Data extracted from a collection:
• • • • • • •
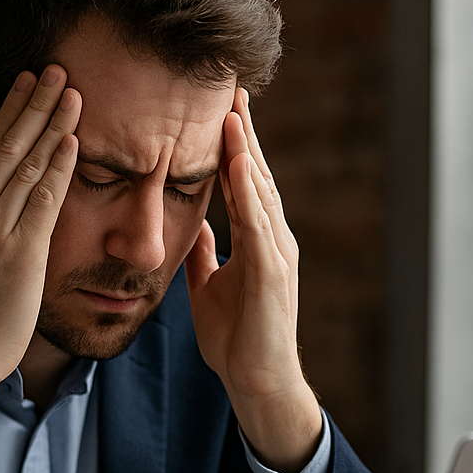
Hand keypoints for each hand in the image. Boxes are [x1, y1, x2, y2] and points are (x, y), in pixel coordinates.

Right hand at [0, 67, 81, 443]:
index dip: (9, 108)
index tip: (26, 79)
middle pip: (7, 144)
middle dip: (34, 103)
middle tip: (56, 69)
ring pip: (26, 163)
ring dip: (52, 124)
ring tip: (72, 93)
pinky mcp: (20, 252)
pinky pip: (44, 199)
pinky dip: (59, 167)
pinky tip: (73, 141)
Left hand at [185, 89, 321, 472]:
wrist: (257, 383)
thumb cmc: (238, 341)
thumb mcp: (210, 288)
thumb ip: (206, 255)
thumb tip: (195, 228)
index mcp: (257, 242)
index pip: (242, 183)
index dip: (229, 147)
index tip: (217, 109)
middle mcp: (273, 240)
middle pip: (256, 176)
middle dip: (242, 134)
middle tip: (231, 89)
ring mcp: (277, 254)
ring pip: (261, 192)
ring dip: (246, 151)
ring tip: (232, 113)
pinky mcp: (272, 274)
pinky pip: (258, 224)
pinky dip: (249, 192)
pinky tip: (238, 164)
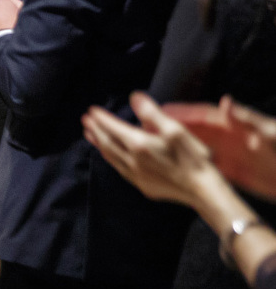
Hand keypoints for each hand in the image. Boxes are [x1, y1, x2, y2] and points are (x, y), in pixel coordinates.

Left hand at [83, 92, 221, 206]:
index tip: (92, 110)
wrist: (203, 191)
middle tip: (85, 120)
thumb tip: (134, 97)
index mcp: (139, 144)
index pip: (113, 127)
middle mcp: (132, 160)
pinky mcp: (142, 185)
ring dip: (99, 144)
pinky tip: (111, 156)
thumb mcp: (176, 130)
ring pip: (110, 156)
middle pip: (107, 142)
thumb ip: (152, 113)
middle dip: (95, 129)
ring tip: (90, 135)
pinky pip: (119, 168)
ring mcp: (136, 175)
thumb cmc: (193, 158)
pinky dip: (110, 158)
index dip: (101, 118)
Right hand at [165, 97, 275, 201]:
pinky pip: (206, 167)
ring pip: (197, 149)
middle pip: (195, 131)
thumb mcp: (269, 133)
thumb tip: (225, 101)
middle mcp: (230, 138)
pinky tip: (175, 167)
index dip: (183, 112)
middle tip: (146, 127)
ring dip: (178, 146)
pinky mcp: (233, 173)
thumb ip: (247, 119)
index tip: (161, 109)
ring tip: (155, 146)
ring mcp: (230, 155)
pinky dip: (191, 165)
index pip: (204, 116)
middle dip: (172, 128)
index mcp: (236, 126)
• • • • • • •
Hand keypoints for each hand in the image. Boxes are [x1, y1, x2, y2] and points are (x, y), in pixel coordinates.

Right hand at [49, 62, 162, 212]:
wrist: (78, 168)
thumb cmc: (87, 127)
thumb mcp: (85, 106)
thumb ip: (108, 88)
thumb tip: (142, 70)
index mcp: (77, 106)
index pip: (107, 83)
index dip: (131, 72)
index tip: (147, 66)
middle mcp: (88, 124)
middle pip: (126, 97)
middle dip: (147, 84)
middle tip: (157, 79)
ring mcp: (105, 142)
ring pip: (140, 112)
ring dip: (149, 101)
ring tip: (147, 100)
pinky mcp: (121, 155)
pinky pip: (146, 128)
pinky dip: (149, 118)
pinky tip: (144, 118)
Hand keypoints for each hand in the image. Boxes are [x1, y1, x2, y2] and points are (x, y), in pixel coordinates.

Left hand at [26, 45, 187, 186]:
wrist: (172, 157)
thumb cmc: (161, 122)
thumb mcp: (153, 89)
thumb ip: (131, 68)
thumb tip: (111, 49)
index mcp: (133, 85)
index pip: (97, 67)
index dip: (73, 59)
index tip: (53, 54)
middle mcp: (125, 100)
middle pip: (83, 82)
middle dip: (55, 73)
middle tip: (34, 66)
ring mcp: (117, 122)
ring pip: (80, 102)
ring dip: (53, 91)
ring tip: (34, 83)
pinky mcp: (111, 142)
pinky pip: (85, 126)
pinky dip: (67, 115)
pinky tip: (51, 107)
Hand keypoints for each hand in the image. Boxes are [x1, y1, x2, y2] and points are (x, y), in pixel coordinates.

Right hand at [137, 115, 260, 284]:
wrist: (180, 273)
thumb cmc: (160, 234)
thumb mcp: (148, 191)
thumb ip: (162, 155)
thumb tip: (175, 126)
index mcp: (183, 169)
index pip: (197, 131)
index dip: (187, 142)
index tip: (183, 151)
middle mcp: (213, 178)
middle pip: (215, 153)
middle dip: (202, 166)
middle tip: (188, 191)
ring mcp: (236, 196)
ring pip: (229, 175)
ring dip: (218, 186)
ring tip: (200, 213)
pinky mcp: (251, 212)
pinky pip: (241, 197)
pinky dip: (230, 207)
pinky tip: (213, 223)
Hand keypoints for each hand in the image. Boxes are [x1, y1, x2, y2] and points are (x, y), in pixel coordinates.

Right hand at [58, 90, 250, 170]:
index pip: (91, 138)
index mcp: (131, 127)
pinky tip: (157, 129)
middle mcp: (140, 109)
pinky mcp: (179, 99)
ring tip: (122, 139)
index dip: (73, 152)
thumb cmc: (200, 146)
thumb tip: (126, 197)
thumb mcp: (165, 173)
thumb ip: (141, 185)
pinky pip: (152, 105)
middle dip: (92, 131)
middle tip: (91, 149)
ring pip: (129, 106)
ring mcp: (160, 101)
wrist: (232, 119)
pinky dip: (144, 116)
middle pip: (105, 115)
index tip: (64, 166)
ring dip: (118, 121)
• • • • • • •
- **What the exercise asks**
Check each line above for the string "wrist" and copy every line that has it.

- **Written reply**
wrist: (257, 383)
wrist: (203, 191)
wrist: (78, 168)
wrist: (172, 157)
wrist: (180, 273)
wrist: (232, 119)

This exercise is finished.